The changes that are currently placing our societies under strain — the climate crisis, the questioning of capitalism, the digital revolution, the transformation of our relationship with the living world — are creating a climate of urgency and uncertainty. They confront us with unanswered questions that raise joint concerns about science and technology, politics and economics, ethics and law.
Building on the achievements of the STS (Science and Technology Studies) and of pragmatist-inspired approaches, the CSI develops research on these public concerns and on the investigations carried out on them by a plurality of actors.

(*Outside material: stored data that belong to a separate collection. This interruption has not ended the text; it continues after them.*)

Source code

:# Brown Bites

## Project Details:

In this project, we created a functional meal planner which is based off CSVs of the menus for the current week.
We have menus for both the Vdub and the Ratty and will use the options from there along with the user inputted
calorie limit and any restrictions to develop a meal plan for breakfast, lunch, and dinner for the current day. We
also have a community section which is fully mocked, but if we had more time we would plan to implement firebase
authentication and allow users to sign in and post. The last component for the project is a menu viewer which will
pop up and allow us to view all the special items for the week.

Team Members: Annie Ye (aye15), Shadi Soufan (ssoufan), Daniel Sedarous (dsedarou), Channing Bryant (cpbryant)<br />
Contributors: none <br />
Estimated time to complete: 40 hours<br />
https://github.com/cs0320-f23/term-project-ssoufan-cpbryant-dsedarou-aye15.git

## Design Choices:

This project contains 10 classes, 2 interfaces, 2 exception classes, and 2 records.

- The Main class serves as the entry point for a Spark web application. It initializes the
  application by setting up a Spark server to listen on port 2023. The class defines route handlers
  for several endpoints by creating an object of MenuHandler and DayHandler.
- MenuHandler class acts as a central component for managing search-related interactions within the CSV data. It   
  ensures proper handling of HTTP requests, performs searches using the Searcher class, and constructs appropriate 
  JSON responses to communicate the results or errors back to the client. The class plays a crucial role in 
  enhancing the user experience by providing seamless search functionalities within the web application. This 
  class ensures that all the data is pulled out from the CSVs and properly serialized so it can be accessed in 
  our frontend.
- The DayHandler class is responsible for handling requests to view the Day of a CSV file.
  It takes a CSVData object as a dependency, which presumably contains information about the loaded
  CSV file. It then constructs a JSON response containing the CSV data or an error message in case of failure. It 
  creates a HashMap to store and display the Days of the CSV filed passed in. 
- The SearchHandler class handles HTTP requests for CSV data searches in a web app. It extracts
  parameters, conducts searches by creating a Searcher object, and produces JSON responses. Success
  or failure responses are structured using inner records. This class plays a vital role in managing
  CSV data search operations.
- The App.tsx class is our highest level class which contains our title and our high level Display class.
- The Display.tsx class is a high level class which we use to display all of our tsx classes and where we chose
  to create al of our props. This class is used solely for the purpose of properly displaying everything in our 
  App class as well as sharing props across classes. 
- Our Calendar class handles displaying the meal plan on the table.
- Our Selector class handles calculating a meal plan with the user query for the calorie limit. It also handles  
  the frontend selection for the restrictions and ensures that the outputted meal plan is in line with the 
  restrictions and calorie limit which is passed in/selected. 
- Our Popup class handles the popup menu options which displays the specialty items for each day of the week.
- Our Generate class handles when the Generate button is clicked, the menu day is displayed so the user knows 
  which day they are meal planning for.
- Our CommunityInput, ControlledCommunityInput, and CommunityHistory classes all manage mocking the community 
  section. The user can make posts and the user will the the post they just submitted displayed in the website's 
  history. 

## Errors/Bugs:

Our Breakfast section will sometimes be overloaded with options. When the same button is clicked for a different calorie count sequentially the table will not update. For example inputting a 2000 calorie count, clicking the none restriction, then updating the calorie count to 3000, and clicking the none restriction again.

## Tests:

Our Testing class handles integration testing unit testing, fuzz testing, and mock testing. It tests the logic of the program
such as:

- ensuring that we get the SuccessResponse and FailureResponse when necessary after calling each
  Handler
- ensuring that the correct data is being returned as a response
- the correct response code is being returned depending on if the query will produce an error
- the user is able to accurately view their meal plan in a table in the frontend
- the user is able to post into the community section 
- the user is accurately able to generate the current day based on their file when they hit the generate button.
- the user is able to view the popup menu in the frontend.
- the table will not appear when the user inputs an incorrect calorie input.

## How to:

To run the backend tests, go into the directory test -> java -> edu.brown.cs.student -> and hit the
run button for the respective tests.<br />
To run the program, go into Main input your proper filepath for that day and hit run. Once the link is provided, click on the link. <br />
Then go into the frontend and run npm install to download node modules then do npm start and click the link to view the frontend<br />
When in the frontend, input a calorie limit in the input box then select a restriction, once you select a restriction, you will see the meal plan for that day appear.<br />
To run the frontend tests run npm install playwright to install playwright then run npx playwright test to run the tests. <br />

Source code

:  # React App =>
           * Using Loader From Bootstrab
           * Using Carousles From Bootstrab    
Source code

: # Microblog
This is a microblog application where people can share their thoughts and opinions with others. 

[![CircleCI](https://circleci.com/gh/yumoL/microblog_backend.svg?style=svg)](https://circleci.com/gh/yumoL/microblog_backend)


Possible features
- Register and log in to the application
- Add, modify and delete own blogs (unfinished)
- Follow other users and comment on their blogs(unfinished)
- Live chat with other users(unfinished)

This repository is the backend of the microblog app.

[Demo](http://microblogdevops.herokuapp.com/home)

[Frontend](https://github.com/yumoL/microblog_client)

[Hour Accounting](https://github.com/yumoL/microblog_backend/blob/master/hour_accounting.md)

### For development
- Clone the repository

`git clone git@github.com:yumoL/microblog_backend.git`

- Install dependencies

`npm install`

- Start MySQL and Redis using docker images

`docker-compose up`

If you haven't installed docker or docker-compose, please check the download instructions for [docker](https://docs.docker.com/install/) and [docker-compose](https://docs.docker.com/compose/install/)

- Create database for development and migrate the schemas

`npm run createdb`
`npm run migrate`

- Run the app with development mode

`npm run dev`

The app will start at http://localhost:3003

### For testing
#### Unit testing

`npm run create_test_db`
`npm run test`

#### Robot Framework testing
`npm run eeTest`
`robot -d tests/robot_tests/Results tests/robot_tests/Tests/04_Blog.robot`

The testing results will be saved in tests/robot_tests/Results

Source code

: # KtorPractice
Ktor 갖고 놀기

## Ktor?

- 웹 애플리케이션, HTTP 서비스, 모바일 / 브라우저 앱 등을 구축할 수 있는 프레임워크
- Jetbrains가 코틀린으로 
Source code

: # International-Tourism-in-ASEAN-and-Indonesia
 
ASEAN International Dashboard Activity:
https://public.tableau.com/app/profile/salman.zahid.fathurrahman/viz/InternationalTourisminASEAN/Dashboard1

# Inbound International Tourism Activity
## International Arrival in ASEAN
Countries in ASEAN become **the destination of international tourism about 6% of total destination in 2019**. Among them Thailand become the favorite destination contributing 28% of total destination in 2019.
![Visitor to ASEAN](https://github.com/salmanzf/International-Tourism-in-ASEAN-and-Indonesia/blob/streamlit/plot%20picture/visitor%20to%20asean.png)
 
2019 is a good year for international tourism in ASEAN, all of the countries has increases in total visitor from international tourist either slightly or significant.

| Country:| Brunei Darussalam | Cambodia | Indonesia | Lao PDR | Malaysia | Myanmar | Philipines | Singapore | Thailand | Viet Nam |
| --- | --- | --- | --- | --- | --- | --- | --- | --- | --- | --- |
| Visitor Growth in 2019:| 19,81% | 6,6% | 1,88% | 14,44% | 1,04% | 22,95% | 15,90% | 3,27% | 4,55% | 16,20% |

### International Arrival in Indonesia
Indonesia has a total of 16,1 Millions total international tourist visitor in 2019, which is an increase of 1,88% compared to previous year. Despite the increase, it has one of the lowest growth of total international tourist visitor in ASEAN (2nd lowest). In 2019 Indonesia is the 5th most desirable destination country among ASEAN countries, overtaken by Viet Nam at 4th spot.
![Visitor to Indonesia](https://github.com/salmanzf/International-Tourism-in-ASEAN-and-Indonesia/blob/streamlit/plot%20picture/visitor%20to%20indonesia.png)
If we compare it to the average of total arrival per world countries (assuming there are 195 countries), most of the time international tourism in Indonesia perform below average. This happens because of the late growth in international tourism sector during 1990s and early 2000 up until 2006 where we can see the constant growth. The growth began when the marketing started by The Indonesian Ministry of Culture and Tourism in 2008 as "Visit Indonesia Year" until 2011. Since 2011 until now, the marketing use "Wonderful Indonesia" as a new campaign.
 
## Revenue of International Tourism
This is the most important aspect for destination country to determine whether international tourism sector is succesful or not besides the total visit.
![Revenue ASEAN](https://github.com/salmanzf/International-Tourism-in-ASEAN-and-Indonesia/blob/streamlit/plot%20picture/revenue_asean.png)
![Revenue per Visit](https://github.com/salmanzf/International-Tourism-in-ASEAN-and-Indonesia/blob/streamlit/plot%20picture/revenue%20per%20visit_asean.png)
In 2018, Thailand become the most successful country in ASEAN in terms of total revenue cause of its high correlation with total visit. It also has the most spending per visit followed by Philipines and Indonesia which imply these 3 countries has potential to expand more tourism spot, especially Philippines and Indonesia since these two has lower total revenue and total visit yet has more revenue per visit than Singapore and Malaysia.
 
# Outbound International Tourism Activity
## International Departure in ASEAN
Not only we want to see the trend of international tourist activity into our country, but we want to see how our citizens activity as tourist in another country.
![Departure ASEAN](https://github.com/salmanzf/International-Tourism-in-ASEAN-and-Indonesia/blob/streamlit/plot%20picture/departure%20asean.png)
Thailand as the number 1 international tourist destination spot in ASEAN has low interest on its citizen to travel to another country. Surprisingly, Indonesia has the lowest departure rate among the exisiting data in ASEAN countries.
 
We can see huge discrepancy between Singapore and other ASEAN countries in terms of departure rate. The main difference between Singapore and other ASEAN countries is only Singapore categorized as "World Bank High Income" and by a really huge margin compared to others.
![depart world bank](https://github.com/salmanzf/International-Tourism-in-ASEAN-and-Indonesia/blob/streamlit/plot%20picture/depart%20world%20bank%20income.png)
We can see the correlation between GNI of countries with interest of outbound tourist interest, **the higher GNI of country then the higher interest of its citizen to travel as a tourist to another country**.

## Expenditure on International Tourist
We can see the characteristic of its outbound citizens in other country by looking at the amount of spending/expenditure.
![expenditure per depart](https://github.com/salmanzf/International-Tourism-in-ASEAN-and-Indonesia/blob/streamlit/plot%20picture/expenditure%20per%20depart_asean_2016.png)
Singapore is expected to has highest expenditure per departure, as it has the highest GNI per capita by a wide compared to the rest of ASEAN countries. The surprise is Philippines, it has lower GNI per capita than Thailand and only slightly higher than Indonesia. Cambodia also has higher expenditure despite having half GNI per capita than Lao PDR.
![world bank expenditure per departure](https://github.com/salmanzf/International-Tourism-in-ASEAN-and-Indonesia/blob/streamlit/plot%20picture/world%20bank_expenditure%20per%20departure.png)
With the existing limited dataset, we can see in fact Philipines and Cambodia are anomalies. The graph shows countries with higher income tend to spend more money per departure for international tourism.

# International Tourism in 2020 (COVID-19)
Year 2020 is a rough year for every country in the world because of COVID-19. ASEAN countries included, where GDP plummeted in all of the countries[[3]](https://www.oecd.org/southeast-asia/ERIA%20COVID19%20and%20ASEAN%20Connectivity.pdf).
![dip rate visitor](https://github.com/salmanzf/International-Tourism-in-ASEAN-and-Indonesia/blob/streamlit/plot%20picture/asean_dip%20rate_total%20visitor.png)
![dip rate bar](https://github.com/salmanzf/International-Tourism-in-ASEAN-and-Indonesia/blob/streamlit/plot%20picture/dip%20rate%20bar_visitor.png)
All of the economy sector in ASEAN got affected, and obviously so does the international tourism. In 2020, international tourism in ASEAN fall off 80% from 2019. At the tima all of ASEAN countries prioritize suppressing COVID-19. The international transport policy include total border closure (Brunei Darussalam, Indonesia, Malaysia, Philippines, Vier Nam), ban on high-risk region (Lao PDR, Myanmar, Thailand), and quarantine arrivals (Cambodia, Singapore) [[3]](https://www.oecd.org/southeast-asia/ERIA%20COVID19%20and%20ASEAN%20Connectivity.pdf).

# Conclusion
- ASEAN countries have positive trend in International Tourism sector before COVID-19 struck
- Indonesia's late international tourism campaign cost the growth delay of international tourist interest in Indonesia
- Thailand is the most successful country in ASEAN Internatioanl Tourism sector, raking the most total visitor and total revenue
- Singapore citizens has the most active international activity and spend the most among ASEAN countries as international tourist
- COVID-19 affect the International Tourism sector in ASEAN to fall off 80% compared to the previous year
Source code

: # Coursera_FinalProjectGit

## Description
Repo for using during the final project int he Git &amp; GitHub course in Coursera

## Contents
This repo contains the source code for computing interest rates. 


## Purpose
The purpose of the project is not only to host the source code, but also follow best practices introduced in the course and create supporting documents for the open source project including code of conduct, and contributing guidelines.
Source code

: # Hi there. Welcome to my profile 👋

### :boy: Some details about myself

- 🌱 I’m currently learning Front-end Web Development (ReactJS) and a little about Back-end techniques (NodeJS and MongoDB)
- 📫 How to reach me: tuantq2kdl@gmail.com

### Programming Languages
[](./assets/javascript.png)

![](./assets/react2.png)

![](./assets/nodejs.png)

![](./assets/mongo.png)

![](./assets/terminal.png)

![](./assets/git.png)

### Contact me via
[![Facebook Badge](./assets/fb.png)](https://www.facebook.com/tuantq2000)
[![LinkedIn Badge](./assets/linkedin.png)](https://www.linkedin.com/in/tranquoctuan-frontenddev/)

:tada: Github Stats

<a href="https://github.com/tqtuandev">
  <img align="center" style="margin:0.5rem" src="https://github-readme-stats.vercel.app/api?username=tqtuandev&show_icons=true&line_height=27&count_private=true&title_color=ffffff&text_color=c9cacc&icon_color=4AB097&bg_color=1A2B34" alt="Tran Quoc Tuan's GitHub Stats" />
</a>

These researches aim to examine the knowledges and the devices produced by the actors to qualify the problems at stake and tell how they affect them. The approaches implemented aim to renew the old slogan of the actor-network theory, “follow the actors themselves”, by seeking cooperation with people and collectives who strive to make these unprecedented realities count and who design new ways of reporting on them: publics, users, public authorities, companies, scientists, activists, associations…
The themes of current research extend the previous CSI works on sociotechnical controversies, technical democracy, the making of economy, the genesis of individual and collective attachments. The surveys are attentive to the emerging character of the problems and the plurality of positions. They invest in a diversity of research areas, some examples of which are urban transformations, agriculture, the health industry, mining, development policies, energy and environmental transition. Beyond the diversity of the areas, four major themes run throughout the research carried out at the CSI: expérimentation as a modality of collective action, the place of markets within society, knowledge policies, maintenance and sustainability.